Insights into the cellular and molecular mechanisms of Polycarpa mytiligera’s extraordinary regenerative abilities

Regeneration is widespread in the animal kingdom, and a variety of model systems are employed to better understand the principles and genetic programs underlying this process. Ascidians are remarkable for their regenerative abilities; and while the majority of regenerative studies focused on well-known models such as Ciona intestinalis, our recent work suggested a new model system: the solitary ascidian Polycarpa mytiligera (order Stolidobranchia).

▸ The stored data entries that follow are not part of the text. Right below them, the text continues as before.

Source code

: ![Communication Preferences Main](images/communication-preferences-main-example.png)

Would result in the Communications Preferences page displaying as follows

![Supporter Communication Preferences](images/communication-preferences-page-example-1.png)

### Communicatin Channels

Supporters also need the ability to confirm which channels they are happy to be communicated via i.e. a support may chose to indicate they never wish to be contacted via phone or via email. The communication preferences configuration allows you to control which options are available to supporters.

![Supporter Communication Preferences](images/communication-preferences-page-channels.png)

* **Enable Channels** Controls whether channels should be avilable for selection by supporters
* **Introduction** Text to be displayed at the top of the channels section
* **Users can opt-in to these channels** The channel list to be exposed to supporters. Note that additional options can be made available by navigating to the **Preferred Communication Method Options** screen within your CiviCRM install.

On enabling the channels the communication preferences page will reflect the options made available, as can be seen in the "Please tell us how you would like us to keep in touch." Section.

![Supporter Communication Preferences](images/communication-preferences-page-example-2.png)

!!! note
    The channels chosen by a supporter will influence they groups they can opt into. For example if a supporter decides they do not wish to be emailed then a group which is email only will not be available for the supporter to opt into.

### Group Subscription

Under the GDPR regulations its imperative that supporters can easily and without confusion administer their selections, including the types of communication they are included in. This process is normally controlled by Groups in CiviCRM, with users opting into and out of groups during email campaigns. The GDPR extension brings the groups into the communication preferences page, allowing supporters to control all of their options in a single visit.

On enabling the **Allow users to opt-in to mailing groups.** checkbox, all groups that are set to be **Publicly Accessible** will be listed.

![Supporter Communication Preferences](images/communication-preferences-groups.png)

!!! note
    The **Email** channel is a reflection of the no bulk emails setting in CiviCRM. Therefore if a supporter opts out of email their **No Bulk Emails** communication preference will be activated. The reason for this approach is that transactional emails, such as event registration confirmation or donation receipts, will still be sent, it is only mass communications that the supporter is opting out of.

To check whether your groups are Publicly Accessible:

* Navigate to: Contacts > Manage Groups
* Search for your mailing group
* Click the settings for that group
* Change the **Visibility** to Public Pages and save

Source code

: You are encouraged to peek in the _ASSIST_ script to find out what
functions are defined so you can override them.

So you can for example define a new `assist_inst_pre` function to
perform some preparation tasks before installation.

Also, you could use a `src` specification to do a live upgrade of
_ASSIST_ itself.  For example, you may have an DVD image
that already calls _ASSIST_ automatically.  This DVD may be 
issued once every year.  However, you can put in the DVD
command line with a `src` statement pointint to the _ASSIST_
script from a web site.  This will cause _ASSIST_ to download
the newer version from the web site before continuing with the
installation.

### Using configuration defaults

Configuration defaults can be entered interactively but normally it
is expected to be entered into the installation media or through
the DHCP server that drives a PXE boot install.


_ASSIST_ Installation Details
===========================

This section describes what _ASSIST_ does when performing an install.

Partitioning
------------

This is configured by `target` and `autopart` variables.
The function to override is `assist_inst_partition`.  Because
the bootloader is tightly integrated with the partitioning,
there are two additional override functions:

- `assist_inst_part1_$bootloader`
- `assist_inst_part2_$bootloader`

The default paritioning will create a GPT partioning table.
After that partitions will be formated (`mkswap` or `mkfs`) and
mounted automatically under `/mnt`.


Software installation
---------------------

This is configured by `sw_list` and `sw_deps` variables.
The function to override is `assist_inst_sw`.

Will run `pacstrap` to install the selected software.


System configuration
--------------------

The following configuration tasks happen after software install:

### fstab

In vivo experimental observations revealed this species extraordinary ability to regenerate all major body parts following their removal, including the digestive system, nervous system, and heart.
Our current study further describes P. mytiligera’s impressive regenerative potential and provides a cellular description of its regeneration processes over time. We focus on the central nervous system (CNS) regeneration and characterize the cellular process and time-course of its regeneration using immuno- and histochemical methods. One week following neural complex removal, we observed wound healing process and 21 days following its amputation the neural complex was completely regenerated.
P. mytiligera transcriptomic profiling, performed at five different time points of CNS regeneration, revealed many genes with dynamic expression over time. This includes genes involved in the regulation of cell cycle and in Wnt and Hedgehog signaling pathways.
Our new findings provide an in-depth characterization of P. mytiligera’s regeneration, presenting insights into the cellular and molecular aspects of CNS regeneration, further emphasizing this ascidian’s potential to serve as a new model system for studying regeneration and its evolution within the tunicates.